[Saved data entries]
--- START ---

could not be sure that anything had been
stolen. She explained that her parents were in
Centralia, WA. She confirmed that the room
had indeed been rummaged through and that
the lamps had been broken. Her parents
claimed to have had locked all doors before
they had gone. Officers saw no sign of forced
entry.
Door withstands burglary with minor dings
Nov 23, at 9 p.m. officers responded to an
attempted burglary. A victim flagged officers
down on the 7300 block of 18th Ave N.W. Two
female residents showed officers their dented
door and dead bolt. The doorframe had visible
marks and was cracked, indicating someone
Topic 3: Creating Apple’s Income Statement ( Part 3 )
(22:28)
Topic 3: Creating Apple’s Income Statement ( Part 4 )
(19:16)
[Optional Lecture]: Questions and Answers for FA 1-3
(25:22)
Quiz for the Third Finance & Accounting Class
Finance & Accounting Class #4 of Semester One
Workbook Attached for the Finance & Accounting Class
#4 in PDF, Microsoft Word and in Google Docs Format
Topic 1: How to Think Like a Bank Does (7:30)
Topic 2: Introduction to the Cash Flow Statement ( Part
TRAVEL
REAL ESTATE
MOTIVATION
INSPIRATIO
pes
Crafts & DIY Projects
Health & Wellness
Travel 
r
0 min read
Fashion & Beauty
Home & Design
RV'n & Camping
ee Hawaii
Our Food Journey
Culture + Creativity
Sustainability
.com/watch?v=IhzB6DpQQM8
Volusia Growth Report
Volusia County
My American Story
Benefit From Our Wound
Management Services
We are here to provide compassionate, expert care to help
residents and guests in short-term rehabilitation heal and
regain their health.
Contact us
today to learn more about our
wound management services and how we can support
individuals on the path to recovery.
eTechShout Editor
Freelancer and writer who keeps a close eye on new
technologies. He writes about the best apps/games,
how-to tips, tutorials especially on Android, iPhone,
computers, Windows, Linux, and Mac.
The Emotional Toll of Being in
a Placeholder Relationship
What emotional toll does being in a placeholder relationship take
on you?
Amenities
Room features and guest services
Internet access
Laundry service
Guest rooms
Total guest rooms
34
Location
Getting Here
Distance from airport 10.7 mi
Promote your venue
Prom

--- END ---

Pull every line containing the string "burglary" out of the data above and copy it.

### Answer for this exercise
Door withstands burglary with minor dings
attempted burglary. A victim flagged officers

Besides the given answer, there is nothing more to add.